[Transcribed page contents]
::::::::

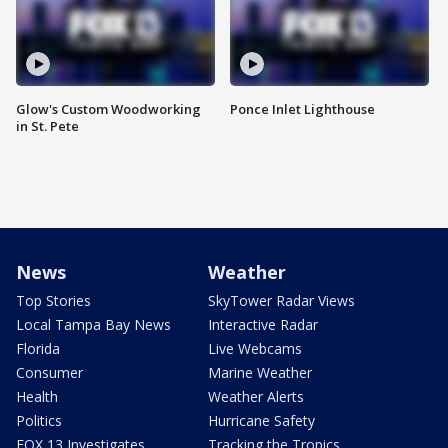
Glow's Custom Woodworking
Ponce Inlet Lighthouse
in St. Pete
News
Weather
Top Stories
SkyTower Radar Views
Local Tampa Bay News
Interactive Radar
Florida
Live Webcams
Consumer
Marine Weather
Health
Weather Alerts
Politics
Hurricane Safety
FOX 13 Investigates
Tracking the Tropics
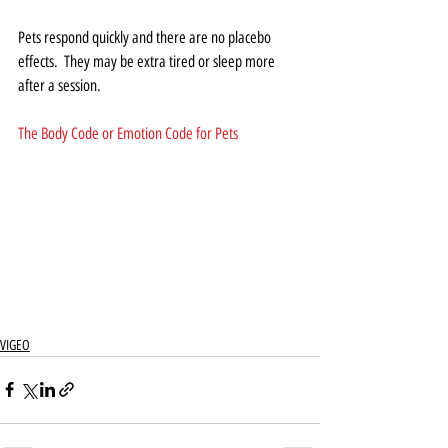
Pets respond quickly and there are no placebo 
effects.  They may be extra tired or sleep more 
after a session.
The Body Code or Emotion Code for Pets
VIGEO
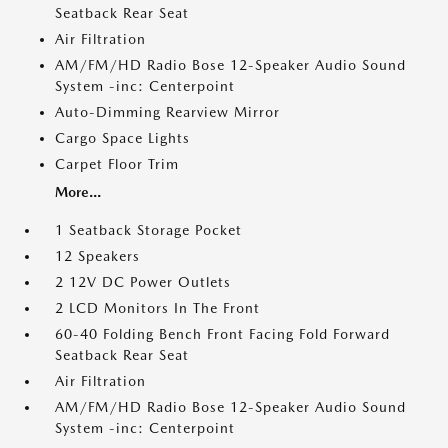
Seatback Rear Seat
Air Filtration
AM/FM/HD Radio Bose 12-Speaker Audio Sound
System -inc: Centerpoint
Auto-Dimming Rearview Mirror
Cargo Space Lights
Carpet Floor Trim
More...
1 Seatback Storage Pocket
12 Speakers
2 12V DC Power Outlets
2 LCD Monitors In The Front
60-40 Folding Bench Front Facing Fold Forward
Seatback Rear Seat
Air Filtration
AM/FM/HD Radio Bose 12-Speaker Audio Sound
System -inc: Centerpoint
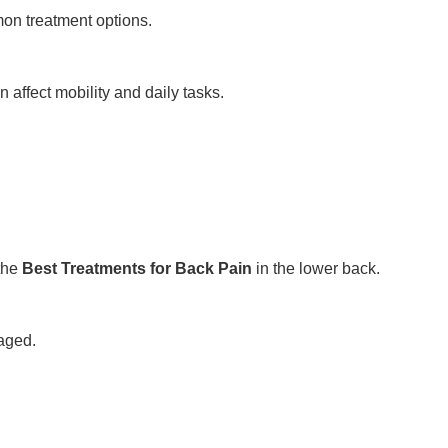
on treatment options.
affect mobility and daily tasks.
the
Best Treatments for Back Pain
in the lower back.
aged.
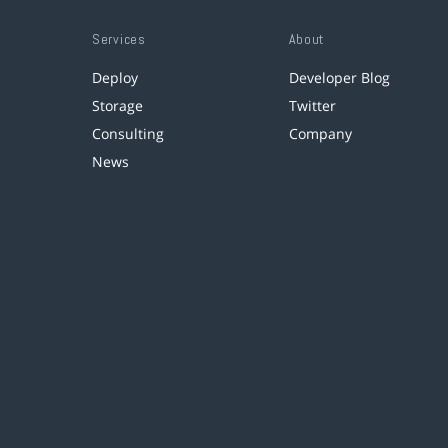
Services
About
Deploy
Developer Blog
Storage
Twitter
Consulting
Company
News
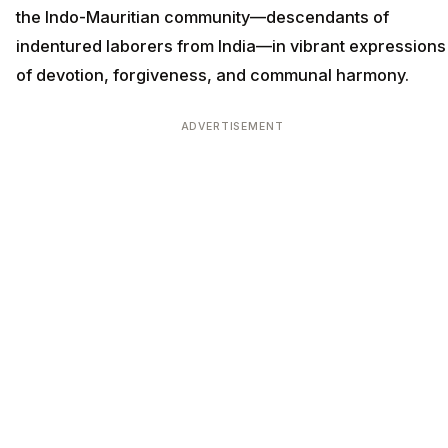
the Indo-Mauritian community—descendants of
indentured laborers from India—in vibrant expressions
of devotion, forgiveness, and communal harmony.
ADVERTISEMENT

::::::::

* _About this exercise_:
Without the pictures, extract every entry verbatim.

* _Solution for this problem_:
Glow's Custom Woodworking
Ponce Inlet Lighthouse
in St. Pete
News
Weather
Top Stories
SkyTower Radar Views
Local Tampa Bay News
Interactive Radar
Florida
Live Webcams
Consumer
Marine Weather
Health
Weather Alerts
Politics
Hurricane Safety
FOX 13 Investigates
Tracking the Tropics
Pets respond quickly and there are no placebo 
effects.  They may be extra tired or sleep more 
after a session.
The Body Code or Emotion Code for Pets
VIGEO
Seatback Rear Seat
Air Filtration
AM/FM/HD Radio Bose 12-Speaker Audio Sound
System -inc: Centerpoint
Auto-Dimming Rearview Mirror
Cargo Space Lights
Carpet Floor Trim
More...
1 Seatback Storage Pocket
12 Speakers
2 12V DC Power Outlets
2 LCD Monitors In The Front
60-40 Folding Bench Front Facing Fold Forward
Seatback Rear Seat
Air Filtration
AM/FM/HD Radio Bose 12-Speaker Audio Sound
System -inc: Centerpoint
on treatment options.
affect mobility and daily tasks.
the
Best Treatments for Back Pain
in the lower back.
aged.
Services
About
Deploy
Developer Blog
Storage
Twitter
Consulting
Company
News
the Indo-Mauritian community—descendants of
indentured laborers from India—in vibrant expressions
of devotion, forgiveness, and communal harmony.
ADVERTISEMENT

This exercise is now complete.